General Discussion
In reply to the discussion: How do day laborers work? [View all]Recursion
(56,582 posts)There was a 7-11 near my apartment where a lot of people would get work, and one early morning I was just kind of chilling out in front of it near a bunch of guys. I was in a paint-stained hoodie and jeans, and could probably pass for a light-skinned Hispanic person, so when a guy in a truck said "we need one more, $10 an hour, you up?" I said "why not?", since I needed money that day. After that, I'd do it every few weekends. I'd thought the other laborers would dislike a white guy doing the work, but nobody ever seemed to mind.
The basic implied contract is manual labor at a negotiated rate (generally a round dollar figure per hour, generally above minimum wage), paid in cash at the end of the day -- hirers who deviate from that can wind up wishing they hadn't.
It's pretty much like taking a "Gig" posting for odd jobs on Craigslist, except that instead of Craigslist you use a parking lot. Over the months I did it (I was in school and this was pretty much my only source of money) I saw there were some "regulars" who would get crews for contract work (if I understood the Spanglish of my co-laborers right), but since I didn't do construction I never got hired by them (except for one who really needed low voltage electrical, which I can do, but that wasn't a construction site). Mostly it was just guys who, to give some examples:
* needed what they were about to buy at Home Depot loaded onto their truck and unloaded at their house (they always brought us back to the 7-11 after; most of the guys didn't have a car, and neither did I). They'd often get coffee and donuts, too.
* needed mulch spread on their garden and a trench dug in their back yard
* Bought a ton of Ikea furniture but couldn't figure out how to assemble it, and anyways didn't want to carry it upstairs.
etc.
$10 an hour was pretty common (this was in DC in 2005 or so); the impression I got was that the savings they could have gotten for paying less wasn't worth the hassle of keeping small bills around. Plus most of the individuals who got people would also tip, say another $10 on top of whatever the deal was. (With the caveat that I'm a white, native-English speaker who's good at talking with people, so that tip may just have been for that.) Personally, I reported the income, but only because I needed to have officially earned X in order to get the EITC; no idea how many others did. The guys in the crew I got to know were a mix of citizens, green cards, and undocumented (it wasn't something people talked about much, though).

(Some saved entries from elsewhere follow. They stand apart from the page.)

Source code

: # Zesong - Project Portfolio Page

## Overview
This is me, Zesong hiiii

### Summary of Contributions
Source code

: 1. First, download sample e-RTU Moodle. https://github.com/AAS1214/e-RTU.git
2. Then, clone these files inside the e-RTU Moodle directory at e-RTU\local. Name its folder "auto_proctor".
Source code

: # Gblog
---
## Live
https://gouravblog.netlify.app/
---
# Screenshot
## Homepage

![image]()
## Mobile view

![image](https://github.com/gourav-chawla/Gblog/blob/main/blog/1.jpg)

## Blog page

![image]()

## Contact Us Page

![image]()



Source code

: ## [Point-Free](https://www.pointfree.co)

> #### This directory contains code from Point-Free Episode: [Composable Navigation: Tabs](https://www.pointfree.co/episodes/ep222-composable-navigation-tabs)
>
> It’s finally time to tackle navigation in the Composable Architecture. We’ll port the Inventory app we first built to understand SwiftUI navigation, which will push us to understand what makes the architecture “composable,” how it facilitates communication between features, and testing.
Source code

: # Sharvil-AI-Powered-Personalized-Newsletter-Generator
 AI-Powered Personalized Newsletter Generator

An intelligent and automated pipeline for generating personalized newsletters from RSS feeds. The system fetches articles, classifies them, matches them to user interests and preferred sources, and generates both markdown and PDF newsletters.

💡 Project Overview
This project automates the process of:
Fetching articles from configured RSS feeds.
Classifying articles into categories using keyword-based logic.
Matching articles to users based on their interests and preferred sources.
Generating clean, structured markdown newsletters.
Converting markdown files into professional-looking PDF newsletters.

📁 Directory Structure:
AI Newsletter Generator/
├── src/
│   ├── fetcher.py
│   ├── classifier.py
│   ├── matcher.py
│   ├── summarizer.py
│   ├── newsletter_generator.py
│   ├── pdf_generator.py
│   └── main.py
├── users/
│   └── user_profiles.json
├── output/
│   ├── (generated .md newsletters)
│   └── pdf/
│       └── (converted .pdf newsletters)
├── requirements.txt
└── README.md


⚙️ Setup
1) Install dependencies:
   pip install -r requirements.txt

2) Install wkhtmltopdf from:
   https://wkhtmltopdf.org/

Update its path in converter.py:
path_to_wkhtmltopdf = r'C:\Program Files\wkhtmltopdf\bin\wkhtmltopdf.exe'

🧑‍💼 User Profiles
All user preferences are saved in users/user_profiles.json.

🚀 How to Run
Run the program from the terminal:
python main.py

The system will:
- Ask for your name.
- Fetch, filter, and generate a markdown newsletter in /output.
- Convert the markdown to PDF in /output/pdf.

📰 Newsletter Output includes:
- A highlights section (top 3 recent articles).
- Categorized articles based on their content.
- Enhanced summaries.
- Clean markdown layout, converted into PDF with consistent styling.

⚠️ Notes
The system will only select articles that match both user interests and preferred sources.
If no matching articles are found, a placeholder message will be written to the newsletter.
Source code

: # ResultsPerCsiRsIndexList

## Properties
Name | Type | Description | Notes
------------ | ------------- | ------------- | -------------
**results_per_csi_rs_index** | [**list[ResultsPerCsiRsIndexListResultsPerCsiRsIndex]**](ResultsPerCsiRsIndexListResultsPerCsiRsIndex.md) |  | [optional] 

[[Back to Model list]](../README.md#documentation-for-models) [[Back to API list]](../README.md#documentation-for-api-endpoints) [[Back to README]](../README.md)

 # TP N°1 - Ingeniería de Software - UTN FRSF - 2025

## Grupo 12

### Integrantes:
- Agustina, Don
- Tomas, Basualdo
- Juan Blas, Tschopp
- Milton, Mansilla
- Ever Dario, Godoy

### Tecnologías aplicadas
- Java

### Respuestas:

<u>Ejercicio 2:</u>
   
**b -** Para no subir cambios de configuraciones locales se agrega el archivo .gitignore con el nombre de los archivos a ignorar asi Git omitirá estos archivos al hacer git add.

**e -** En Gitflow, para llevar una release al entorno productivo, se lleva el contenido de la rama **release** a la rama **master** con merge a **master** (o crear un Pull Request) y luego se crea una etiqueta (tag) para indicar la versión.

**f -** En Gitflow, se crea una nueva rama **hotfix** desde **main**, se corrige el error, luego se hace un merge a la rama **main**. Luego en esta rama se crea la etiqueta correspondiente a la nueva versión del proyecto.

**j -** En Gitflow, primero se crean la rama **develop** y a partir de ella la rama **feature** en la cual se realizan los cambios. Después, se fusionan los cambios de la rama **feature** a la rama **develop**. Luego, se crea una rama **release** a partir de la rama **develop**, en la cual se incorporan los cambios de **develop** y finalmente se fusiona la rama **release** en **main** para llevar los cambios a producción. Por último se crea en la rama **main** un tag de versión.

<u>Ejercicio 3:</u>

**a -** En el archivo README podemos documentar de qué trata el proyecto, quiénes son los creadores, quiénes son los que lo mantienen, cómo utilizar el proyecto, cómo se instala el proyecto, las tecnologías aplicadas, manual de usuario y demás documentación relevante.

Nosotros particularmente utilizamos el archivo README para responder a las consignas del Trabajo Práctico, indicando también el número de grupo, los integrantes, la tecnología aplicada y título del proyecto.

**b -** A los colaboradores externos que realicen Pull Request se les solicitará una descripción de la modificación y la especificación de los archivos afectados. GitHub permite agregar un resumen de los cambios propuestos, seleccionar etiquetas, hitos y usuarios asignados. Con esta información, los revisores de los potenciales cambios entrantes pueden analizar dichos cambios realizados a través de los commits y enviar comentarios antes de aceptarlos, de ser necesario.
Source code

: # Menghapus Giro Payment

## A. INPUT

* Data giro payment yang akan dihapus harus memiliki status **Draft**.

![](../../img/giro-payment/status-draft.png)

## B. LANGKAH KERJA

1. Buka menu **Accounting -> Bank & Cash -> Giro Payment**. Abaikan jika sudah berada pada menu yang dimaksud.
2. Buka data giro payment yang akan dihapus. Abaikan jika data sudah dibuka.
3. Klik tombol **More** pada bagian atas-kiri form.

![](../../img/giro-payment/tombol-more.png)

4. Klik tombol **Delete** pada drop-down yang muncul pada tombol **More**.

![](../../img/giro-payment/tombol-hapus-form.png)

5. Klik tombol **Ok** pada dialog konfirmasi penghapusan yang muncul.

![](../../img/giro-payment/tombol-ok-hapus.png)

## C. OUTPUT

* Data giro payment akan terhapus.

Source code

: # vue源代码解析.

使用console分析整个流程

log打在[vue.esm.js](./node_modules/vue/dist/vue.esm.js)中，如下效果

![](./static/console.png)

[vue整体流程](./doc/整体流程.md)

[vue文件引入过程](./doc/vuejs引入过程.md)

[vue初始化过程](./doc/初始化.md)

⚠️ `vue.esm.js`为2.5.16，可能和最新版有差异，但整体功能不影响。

On the other side, when I was moving the last time I went to the same 7-11, hired four guys at $15/hour, had them load my stuff into the big shipping container, and tipped them $20 each on top of their wage. It was blatantly illegal but convenient (the mover I hired backed out three days ahead).
I'd say it's a mixed bag: there's exploitation and there's perfectly good work opportunities, but the laborer is left trying to figure out which is which. It's usually pretty hard manual labor, but at least the stuff I did was also basically completely unskilled. I'm sure the pay is worse once you leave DC, but there honestly if you're a young single guy with no kids and are used to being poor, it's a pretty decent way to get cash when you need it. But the "large crew" side of things, which like I said I never did, I've heard is a lot worse, though: an individual homeowner probably isn't going to stiff the four twentysomething guys who know where he lives now, but the contractor might.